When you’re ready to start working locum tenens, finding an agency who will put your interests first is critical. The recruiter you work with can make or break your first locum tenens experience. You need more than just a recruiter, you need an advocate who will help you find the perfect first assignment.
A little research goes a long way
With so many different locums agencies to choose from, it’s important to do your research.
“I wanted to do my due diligence and make sure I was working with the right company and right recruiter. From all the research I did, the company seemed a solid one, and my recruiter Scott had taken good care of me,” psychiatrist Dr. Bradley Hassell says. “So I took an assignment; it was hard work, but it was wonderful.”
“They make my life easier because I don’t have to worry about anything. All I’ve got to do is psychiatry. Do psychiatry, get a check. It’s really that easy.”
Listening and empathy
Hospitalist Dr. Janelle Jones was given the name of her recruiter from one of her colleagues and immediately found that she and her recruiter, Sarah Thacker, connected personally, which was important to Dr. Jones.
“She’s picked up on my personality quirks and she’s very accommodating and patient,” Dr. Jones says. “There’re times she just listens to me go off for a while, and she understands that I may just be tired.”
After working together for 10 years, Sarah has come to understand Dr. Jones’ needs beyond just a professional relationship. “You get to know people, you get comfortable with people and get to learn bits about their lives,” she says. “It’s important to listen and have an understanding of the doctor you’re working with.”
Listening is key to a good recruiter/locums relationship. And Sarah’s ability to listen ensured Dr. Jones didn’t work herself into the ground — which she is apt to do.
“I’m not really a high-volume kind of gal — I can do high volume for short stints, but then Sarah hears the fatigue in my voice and searches for things that are more up my alley,” Dr. Jones shares. “She just knows when to stick up for me — which is the exact opposite of an experience I had with another locums agency. They just wanted to put me to work.”
Emergency medicine physician Dr. Neha Janakaraman chose a recruiter who listens and seems to have a sixth sense about what she needs — be it assignment-related or even just a pep talk.
“My recruiter meets me at exactly my level. She’s kind of my pep talk person. She’ll say ‘Dr. J., you know they’ll love you, just be yourself.’ She makes sure the travel is arranged, I have all the necessary phone numbers, and makes sure the whole process goes smoothly, where it’s transitioning from one hospital’s culture to another. She makes it so I can provide care from the moment I step in the door.”
Someone who puts you first
Having a close relationship with a good recruiter can be incredibly important when life gets complicated. Emergency medicine physician Dr. Jim Mock had a health scare and had to cut back on his traveling, as he wasn’t allowed to fly during his recovery time. Even though it impacted his ability to take locums assignments, he felt nothing but support from his recruiter and the agency.
“They bent over backwards and went the extra mile to make sure I was taken care of and healthy, and that I had enough work if I wanted to work. They even went so far as to find me jobs within an hour of where I live,” he shares. “They don’t have an obligation to do that. They’re good people; they really are good people and they stand by doing what they do.”

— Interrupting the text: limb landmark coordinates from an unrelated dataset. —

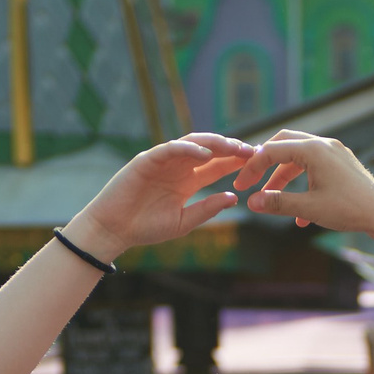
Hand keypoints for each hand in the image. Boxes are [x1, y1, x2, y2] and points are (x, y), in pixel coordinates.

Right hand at [78, 133, 258, 257]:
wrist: (114, 230)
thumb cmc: (146, 227)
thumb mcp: (184, 221)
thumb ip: (207, 209)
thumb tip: (234, 198)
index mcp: (188, 181)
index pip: (217, 166)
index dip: (237, 162)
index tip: (259, 162)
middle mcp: (178, 167)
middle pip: (210, 150)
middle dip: (232, 149)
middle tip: (254, 151)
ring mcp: (163, 160)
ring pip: (193, 143)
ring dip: (215, 143)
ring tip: (234, 148)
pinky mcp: (147, 160)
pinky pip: (170, 149)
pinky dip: (188, 149)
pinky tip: (205, 154)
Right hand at [233, 131, 373, 237]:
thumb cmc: (349, 209)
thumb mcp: (309, 208)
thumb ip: (278, 203)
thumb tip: (251, 203)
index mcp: (313, 150)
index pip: (271, 151)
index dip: (252, 168)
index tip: (241, 186)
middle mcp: (323, 144)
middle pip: (283, 144)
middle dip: (265, 164)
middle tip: (250, 181)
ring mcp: (334, 152)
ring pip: (298, 158)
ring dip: (283, 178)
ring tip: (271, 199)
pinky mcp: (342, 164)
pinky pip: (314, 167)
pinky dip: (302, 183)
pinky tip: (300, 215)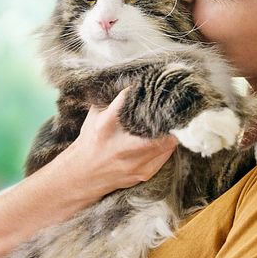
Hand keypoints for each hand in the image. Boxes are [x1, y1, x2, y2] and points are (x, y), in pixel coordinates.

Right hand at [53, 87, 178, 200]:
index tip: (155, 86)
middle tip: (174, 105)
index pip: (132, 103)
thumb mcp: (95, 115)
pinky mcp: (144, 173)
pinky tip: (165, 136)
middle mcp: (122, 146)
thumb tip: (136, 82)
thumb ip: (113, 100)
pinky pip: (166, 155)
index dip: (147, 92)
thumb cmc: (91, 140)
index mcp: (106, 126)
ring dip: (173, 130)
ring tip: (174, 119)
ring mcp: (135, 163)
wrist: (82, 175)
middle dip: (169, 116)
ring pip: (169, 143)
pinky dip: (167, 144)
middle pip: (159, 128)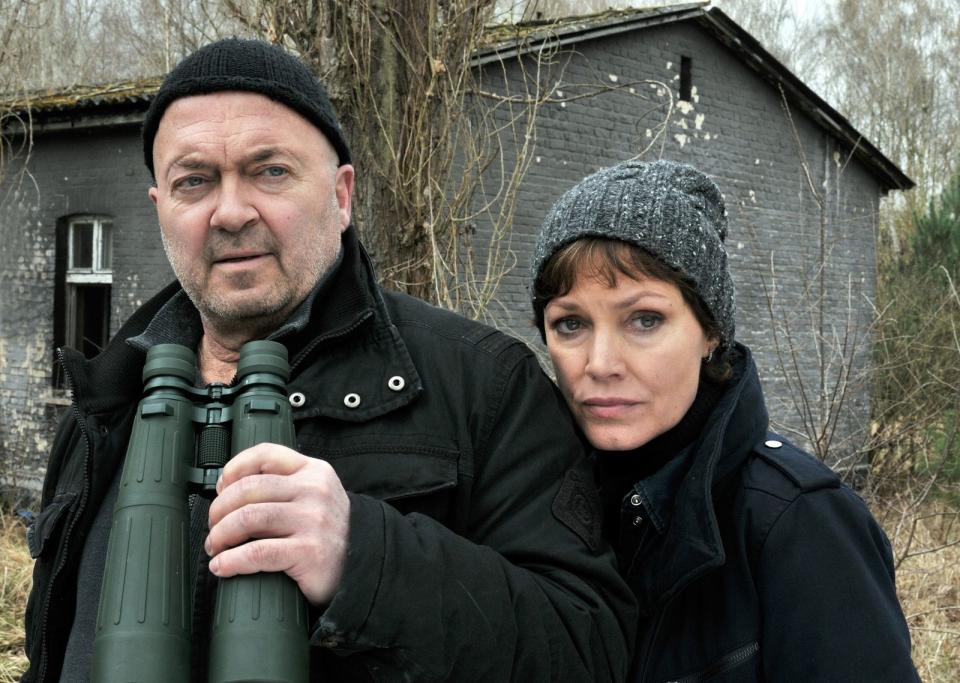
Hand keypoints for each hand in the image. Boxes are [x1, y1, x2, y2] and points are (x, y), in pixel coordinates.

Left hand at [205, 443, 349, 605]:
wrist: (363, 567)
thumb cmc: (329, 533)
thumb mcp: (316, 495)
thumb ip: (285, 484)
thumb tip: (230, 487)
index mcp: (314, 471)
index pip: (265, 454)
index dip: (234, 468)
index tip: (221, 487)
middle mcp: (315, 491)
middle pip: (249, 488)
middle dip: (219, 510)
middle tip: (213, 528)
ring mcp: (313, 520)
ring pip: (248, 518)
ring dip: (221, 535)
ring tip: (216, 548)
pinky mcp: (309, 551)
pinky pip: (257, 553)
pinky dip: (232, 561)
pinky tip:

Building strong relationships
Having a good connection and pairing with a recruiter you trust is important when working locum tenens. Knowing the recruiter has your best interests — rather than just profit — in mind is crucial.
“I work with my agency primarily because of the relationships that I’ve formed here,” Dr. Ron Stiller, a pulmonary critical care physician, says. “I connected with one of the recruiters, and quite frankly we started having a really nice relationship. We figured each other out pretty quickly, and we’ve since become like friends. It’s the personal connection that makes me stick with my agency. It’s the relationship.”

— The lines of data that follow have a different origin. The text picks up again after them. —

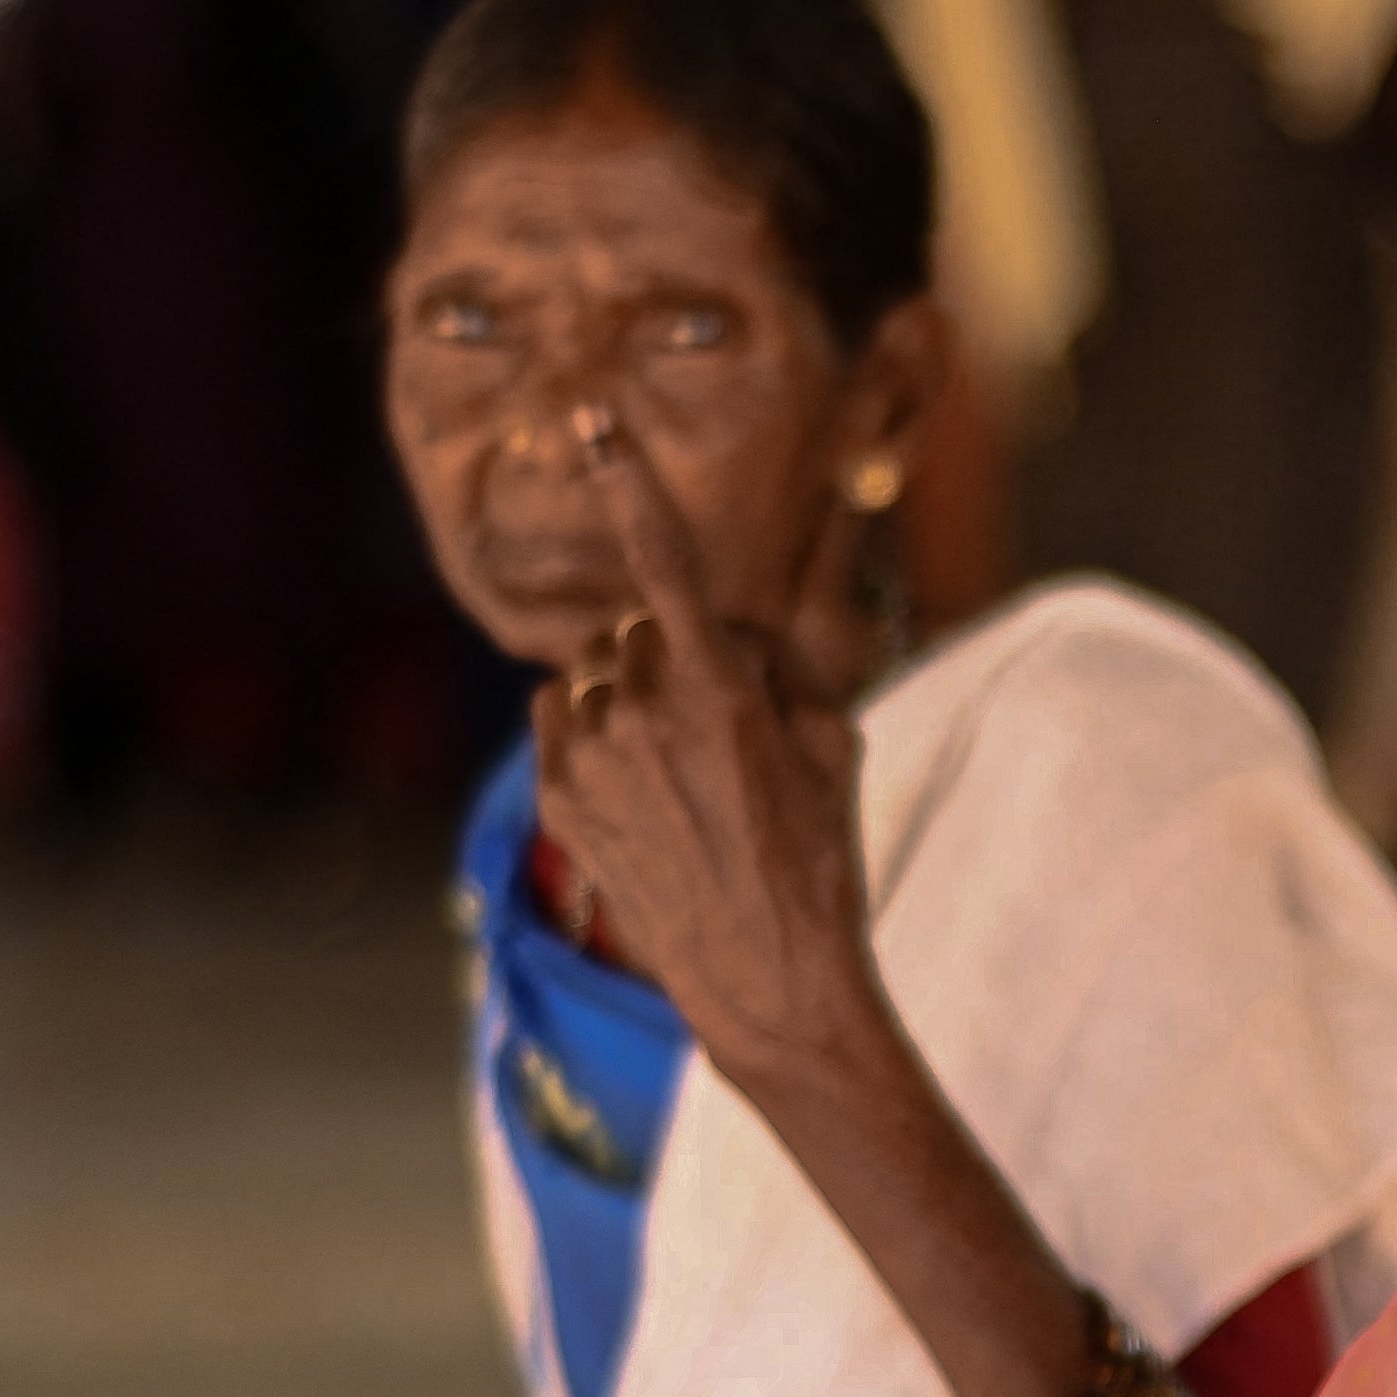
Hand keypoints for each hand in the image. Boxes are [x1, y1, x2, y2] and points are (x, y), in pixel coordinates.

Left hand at [532, 408, 881, 1081]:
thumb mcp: (835, 744)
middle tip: (724, 729)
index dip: (629, 482)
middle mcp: (644, 712)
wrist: (767, 977)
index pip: (666, 562)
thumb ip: (781, 662)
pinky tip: (640, 784)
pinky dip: (594, 728)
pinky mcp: (561, 798)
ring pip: (597, 673)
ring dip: (633, 696)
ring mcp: (593, 758)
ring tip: (683, 773)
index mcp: (721, 690)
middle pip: (639, 628)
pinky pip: (561, 717)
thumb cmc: (818, 857)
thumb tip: (732, 629)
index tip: (593, 419)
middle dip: (674, 652)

PA Terry Rand feels she and her recruiter have established a close bond, making her feel like a part of the team.
“We’ve developed a friendship,” Rand says. “I can talk to her about how things are going both personally and professionally, and I trust her, and I trust her to do what’s right for me and that she’ll go to bat for me.”
Attention to the details
“I work really well with Scott, and he takes care of everything. I don’t have to worry about anything,” Dr. Hassell says. “Even if Scott’s out and I need something, I can talk to someone else and they already know what’s going on.”

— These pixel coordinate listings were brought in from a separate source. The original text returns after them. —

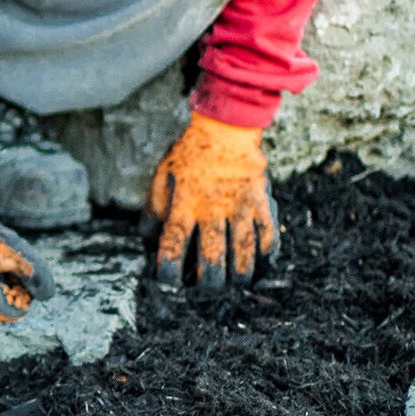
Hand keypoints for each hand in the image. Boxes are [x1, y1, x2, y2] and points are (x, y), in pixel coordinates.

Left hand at [145, 112, 277, 287]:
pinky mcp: (261, 202)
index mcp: (184, 206)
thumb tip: (146, 239)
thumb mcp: (161, 177)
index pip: (173, 248)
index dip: (168, 272)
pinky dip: (266, 255)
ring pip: (244, 254)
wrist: (226, 127)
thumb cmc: (188, 153)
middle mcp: (212, 211)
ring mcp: (240, 208)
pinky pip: (268, 235)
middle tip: (207, 289)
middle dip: (209, 282)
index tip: (167, 282)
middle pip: (213, 259)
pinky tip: (262, 265)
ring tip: (236, 284)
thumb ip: (153, 209)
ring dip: (240, 275)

Child and adolescent psychiatrist Dr. Gallehr feels he found the perfect fit for him. “My recruiter makes everything easier. It’s nice to know who to call when there’s a problem and the response rates are fantastic,” he says. “She takes care of any problems that arise — everything. Most of the time, she solves the problem before I know it’s a problem.”
Having an advocate
Finding a good recruiter may happen quickly, or you may have to do a bit of legwork — whether it be online research or talking to your locums colleagues. You want someone to advocate on your behalf, to really listen to your needs and wants, and who follows through.
Emergency medicine physician Dr. McKayla Sakimura describes her recruiter as an advocate. “My recruiter isn’t just my recruiter, he’s my overall representative,” she says. “I feel like any question I have I can go through him. I can shoot him a text or email pretty much whenever, and he usually responds pretty quickly or lets me know who exactly I need to talk to. He just understands me.”